Thursday, April 7, 2011

London Doesn't Want Me to Leave, Either

I think it's pretty clear that if I could stay here in London for the rest of my life, I would. But I believe I've also mentioned that I've begun to realise how hard that would be for an American right out of an American college. If I haven't mentioned it, basically this is the deal: It's really hard.

The UK seems to operate under this motto: "We LOVE foreigners! Come visit! Yeah, we said visit, not live. Go home, love." It's really hard to get permission to live here permanently or even semi-permanently. This time it wasn't too bad because I was on a student visa, and I suppose I could go to grad school here if I hadn't decided halfway through high school that seventeen years of academia was more than enough for me, thank you.

(Side note: seventeen years of school? Are we all insane? Life is short and experience is the best school there is. It is also, in some cases, less expensive. Seventeen years... minimum, in most cases.)

So while grad school may be an option for me down the road, it isn't my plan for right after graduation, and therefore will not be my way of getting into this country. It seems the only other way is the horrible catch twenty-two of employment. Hey, look! There's a job that's perfect for me in London! I think I'll apply... oh, I have to be a UK resident? Okay, well how about I move there and then apply. You want me to have a job before I move there? All right...

Oh, no, wait- there is another option! I could marry someone here! That's cool... except that I don't have an English significant other and call me old fashioned, but I'd prefer not to pull someone off the streets and marry them.

So my options are limited. But I did get a ray of hope today- two in fact- that might make my hypothetical move to England easier. First of all, my inbox on the casting service I signed up for has been exploding lately. Sadly, the jobs are a high enough caliber that I need to upgrade to get details, and I think it's a little late to do that, but at least I know that, if I move here, that's one reliable source (I did go on one of the auditions I was notified about and it was great.)

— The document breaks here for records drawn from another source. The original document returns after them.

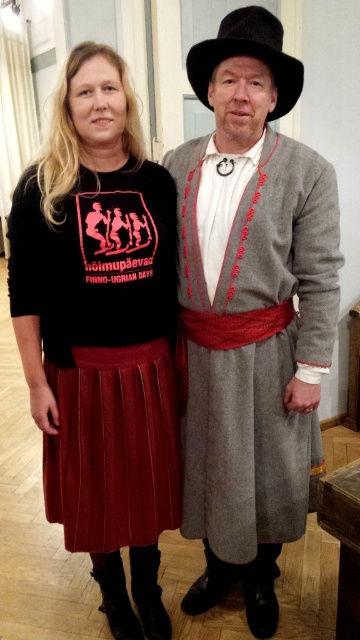
You are a photographer at the event and need to capture a shot where both the velvet skirt at center and the burgundy pleated skirt at lower left are visible. Based on their positions, which skirt is covering part of the other?

The velvet skirt at center is positioned over the burgundy pleated skirt at lower left, so it is covering part of it.

You are a photographer at the event and want to capture both the velvet skirt at center and the burgundy pleated skirt at lower left in the same frame. Based on their positions, which skirt is closer to the left edge of the photo?

The velvet skirt at center is closer to the left edge of the photo because it is positioned to the left of the burgundy pleated skirt at lower left.

You are a photographer trying to capture a closeup of the point at coordinates point (x=66, y=502) and point (x=275, y=16). Which point should you focus on to get the closest shot without moving your camera?

Point (x=66, y=502) is closer to the camera than point (x=275, y=16), so you should focus on point (x=66, y=502) to get the closest shot.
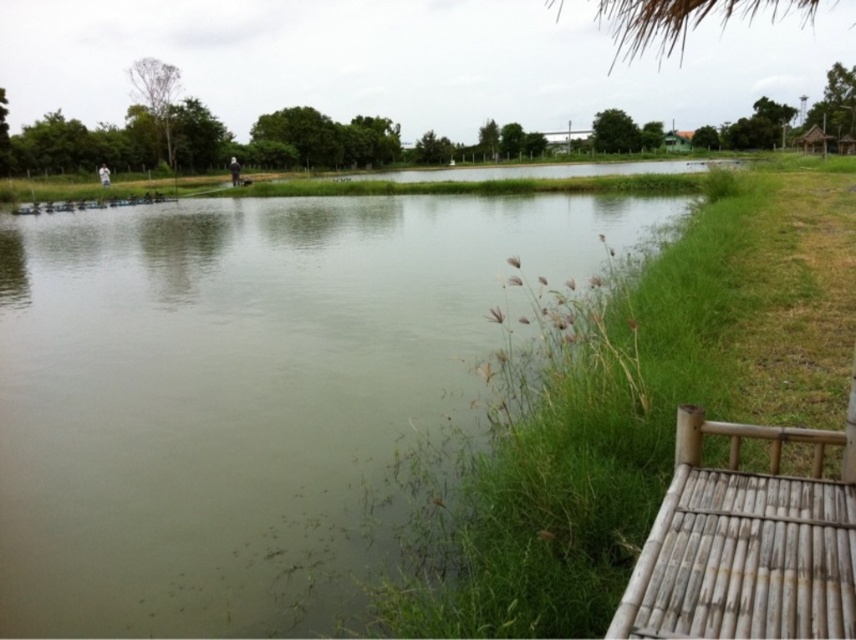
Which is in front, point (259, 589) or point (584, 570)?

Positioned in front is point (584, 570).

Does green grassy water at center appear under green grass at center?

No, green grassy water at center is not below green grass at center.

I want to click on green grassy water at center, so click(241, 388).

Is green grassy water at center positioned before green wooden hut at upper right?

That is True.

Does green grassy water at center appear under green wooden hut at upper right?

Correct, green grassy water at center is located below green wooden hut at upper right.

This screenshot has height=640, width=856. Describe the element at coordinates (241, 388) in the screenshot. I see `green grassy water at center` at that location.

This screenshot has width=856, height=640. In order to click on green grassy water at center in this screenshot , I will do `click(241, 388)`.

Does point (663, 632) come in front of point (672, 148)?

Yes, point (663, 632) is in front of point (672, 148).

Where is `green grass at center`? Image resolution: width=856 pixels, height=640 pixels. green grass at center is located at coordinates (657, 449).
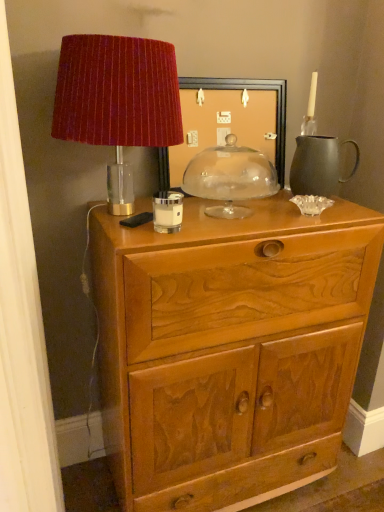
Locate an element on the screen. This screenshot has width=384, height=512. vacant space situated on the left part of matte black pitcher at right is located at coordinates (278, 200).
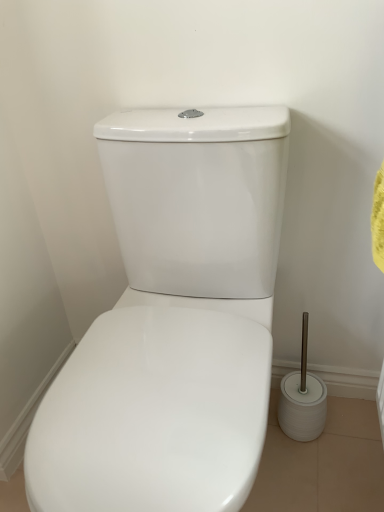
What do you see at coordinates (173, 321) in the screenshot? The image size is (384, 512). I see `white glossy toilet at center` at bounding box center [173, 321].

What is the approximate height of white glossy toilet at center?

30.24 inches.

The image size is (384, 512). In order to click on white glossy toilet at center in this screenshot , I will do `click(173, 321)`.

Where is `white glossy toilet at center`? The image size is (384, 512). white glossy toilet at center is located at coordinates (173, 321).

(Another side note: it seems to me that a lot of drama schools here- on the high school and university level- also act as their students' agent. I know Kate Winslet got her first movie role through her theatre school. I think it's a good idea- who knows you and your abilities better than your acting teachers? This is most definitely not ALL theatre schools here, but it is common. It's also completely unheard of in America and I'd like to know why.)

The other sign from the universe was shoved under my door- it was a guide to house hunting, put together by QM. While a lot of it means nothing to me, never having gone house (or apartment) hunting before, one of the back pages has a chart of apartment rent rates in areas all over the city.

This is helpful because for kicks, I've been checking out apartment rental prices around London, and most of the time, the number is so high that I have to revive myself afterward. The usual-ish rate it around 200-400 pounds. Not to bad, right? Not until you realise that they pay per WEEK here, not per month. And I know that it's more expensive because I'm looking into a city, but still. That's a lot of cash, even if you do have a roommate.

But even though the prices are sky-high, I still would like to see these two things as signs that London would like me to stay. I can't do that, as I must go back to Arcadia, but returning? I'd like to think it's an option.

If anyone is reading this and they have any tips on these kinds of things, feel free to comment away below. I may not necessarily be moving to an apartment here in almost a year's time, but I'll be moving to an apartment somewhere. Yeah... I just registered for my senior year classes. Who's scared? This girl.

Script Frenzy update: 25/100 pages. Going to a write-in tonight, so hopefully I'll have a bunch more by tomorrow.